Since gs = gradient(params(model)) returns a collection containing gradients for every parameter, finding the gradient of the penultimate layer is as simple as gs[layer.weight] (i.e. indexing with the actual parameter array).

For Grad-CAM specifically, you can try using activations to grab layer outputs or simply stash them away somewhere (e.g. a local variable) in your loss function. No need to detach.

Thanks for your answer, but what I want is to get the gradient of some layer’s output. As far as I’m concerned, gradient (params (model)) gives the gradient of some layer’s parameters, or weights. Since the output is calculated dynamically, I’m afraid I cannot pass them into gradient function.

And I tried

p2 = params(Flux.activations(m, x))
gs = gradient(p2) do
    loss(x, y)

And gs.params were all nothing

Right sorry, it’s been a minute since I last worked with Grad-CAM. Since you only need the gradient wrt. a given layer’s activations, the easiest way to do so would be to compute those first and then compute the loss with them and the rest of the model. e.g:

acts = m_upto_somelayer(x)
grads = gradient(a -> loss(m_after_somelayer(a), y), acts)[1]
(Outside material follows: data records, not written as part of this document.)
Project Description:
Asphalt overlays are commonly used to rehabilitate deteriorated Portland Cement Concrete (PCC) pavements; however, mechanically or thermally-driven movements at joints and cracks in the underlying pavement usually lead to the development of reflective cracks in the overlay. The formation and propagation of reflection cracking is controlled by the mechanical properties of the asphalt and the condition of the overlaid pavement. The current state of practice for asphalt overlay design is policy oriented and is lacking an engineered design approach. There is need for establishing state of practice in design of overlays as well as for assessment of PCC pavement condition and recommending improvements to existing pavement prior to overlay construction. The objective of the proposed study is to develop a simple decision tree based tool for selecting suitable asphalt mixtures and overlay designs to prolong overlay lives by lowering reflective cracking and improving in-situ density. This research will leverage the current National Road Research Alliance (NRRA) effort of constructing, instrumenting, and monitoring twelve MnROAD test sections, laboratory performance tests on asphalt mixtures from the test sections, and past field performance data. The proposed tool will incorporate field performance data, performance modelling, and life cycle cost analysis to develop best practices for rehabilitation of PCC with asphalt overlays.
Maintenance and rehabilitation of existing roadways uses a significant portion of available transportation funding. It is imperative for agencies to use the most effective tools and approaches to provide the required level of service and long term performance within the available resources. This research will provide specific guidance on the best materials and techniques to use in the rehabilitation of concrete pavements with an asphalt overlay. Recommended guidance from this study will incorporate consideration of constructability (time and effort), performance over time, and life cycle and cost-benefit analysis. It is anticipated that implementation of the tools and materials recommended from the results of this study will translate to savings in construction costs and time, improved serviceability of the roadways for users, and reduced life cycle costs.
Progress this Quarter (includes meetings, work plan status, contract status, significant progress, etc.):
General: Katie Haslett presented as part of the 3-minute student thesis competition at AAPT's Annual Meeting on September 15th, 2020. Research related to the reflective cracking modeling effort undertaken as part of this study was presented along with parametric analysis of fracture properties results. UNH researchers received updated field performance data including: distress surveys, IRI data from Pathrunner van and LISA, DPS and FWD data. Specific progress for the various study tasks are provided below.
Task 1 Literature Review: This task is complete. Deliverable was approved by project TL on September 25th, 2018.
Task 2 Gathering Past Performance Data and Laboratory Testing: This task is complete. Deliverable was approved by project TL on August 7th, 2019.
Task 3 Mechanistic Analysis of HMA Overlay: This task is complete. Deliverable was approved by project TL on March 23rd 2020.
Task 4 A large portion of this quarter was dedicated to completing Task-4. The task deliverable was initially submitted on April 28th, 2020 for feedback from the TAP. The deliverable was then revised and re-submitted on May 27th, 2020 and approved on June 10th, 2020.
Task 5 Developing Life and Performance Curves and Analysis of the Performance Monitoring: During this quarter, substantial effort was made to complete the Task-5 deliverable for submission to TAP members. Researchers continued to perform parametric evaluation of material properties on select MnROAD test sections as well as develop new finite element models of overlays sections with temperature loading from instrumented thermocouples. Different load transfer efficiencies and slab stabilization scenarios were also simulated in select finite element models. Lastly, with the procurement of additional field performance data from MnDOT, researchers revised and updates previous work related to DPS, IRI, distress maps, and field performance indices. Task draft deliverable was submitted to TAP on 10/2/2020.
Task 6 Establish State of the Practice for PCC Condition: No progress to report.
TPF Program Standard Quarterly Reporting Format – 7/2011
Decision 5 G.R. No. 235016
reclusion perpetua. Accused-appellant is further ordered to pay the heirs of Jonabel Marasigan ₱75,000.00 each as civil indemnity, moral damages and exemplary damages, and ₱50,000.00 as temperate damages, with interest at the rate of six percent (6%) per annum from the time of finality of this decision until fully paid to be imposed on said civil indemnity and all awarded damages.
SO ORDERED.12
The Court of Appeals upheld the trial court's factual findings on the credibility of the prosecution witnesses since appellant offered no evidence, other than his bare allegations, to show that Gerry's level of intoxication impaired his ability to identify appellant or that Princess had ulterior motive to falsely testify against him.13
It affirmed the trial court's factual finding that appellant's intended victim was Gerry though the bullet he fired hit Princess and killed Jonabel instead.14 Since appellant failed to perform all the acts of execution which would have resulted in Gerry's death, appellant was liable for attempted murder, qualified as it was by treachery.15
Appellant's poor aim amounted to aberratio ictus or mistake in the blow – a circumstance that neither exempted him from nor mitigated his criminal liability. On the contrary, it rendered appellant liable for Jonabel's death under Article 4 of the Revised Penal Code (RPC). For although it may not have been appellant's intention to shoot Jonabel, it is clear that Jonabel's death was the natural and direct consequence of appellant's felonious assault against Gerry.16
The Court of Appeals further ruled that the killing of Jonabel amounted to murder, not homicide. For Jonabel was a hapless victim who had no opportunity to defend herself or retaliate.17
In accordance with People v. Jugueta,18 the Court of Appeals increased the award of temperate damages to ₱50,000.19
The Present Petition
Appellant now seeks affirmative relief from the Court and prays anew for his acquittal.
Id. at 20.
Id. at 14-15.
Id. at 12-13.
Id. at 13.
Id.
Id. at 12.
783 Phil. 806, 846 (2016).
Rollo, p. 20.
Since you’re only looking for the gradient of one parameter here, passing it in explicitly per Basics · Flux is easier than using params.

Thanks so much, and the method seems enough to me. But furthermore, do you know some general means to get any order mixed partial derivative of many layers’ output? With the method you mentioned, I think we should split the model n times to get the nth order derivative.

You don’t need to split the model at all to get higher order derivatives. That’s usually accomplished using nested AD, e.g. Zygote on top of ForwardDiff. I’m not the best resource on this, so I would recommend searching for previous posts about higher order AD on Discourse and asking on the Slack #autodiff channel if you get stuck.

Now if you want to take the derivative of n separate layers at any order, then yes you’d need to split the model n times to use the method I described above. These splits don’t necessarily need to be stored separately, though. If your model is a Chain, for example, you could do something like model[start_layer_index:end_layer_index] to grab only the parts you want at any given time.

I truly appreciate your timely help.

1 Like

Sorry to bother you again, but I think that I can write the gradient as

ps2 = params(params(tail_layers))
gs = ForwardDiff.gradient(hidden_out) do x
    tmp_gs = Flux.gradient(ps2) do
        return Flux.Losses.logitcrossentropy(tail_layers(x), targ_c)
    return tmp_gs[tmp_gs.params[1]][idc[1]]

to get the \frac{\partial\frac{\partial Loss}{\partial W^{(k)}}}{\partial O^{(k-1)}}, where O^{(k-1)} stands for hidden_out and W^{(k)} stands for ps1[1]. However, since the W^{(k-1)} or more previous layers dosen’t occure in the calculation in tail_layer(hidden_out). So could you figure out some means to do that?

Hi AquaIndigo,

I´m new to Julia and Flux. I’m trying to find a Grad-CAM implementation. Can you provide more details related to your implementation?

I can’t really remember the details, but there are some previous codes that may help you.

function grad_cam(I::Int, net, lst_conv::Int)
    img, label = CIFAR10.testdata(Float32, i:i)
    inp, targ = img, Flux.onehotbatch(label, 0:9) 
    h_out = net[1:lst_conv](inp)
    m = net[(lst_conv + 1):end]
    ps = params(m)
    gcam = ForwardDiff.gradient(h_out) do x
        return m(x)[label[1] + 1]
    return gcam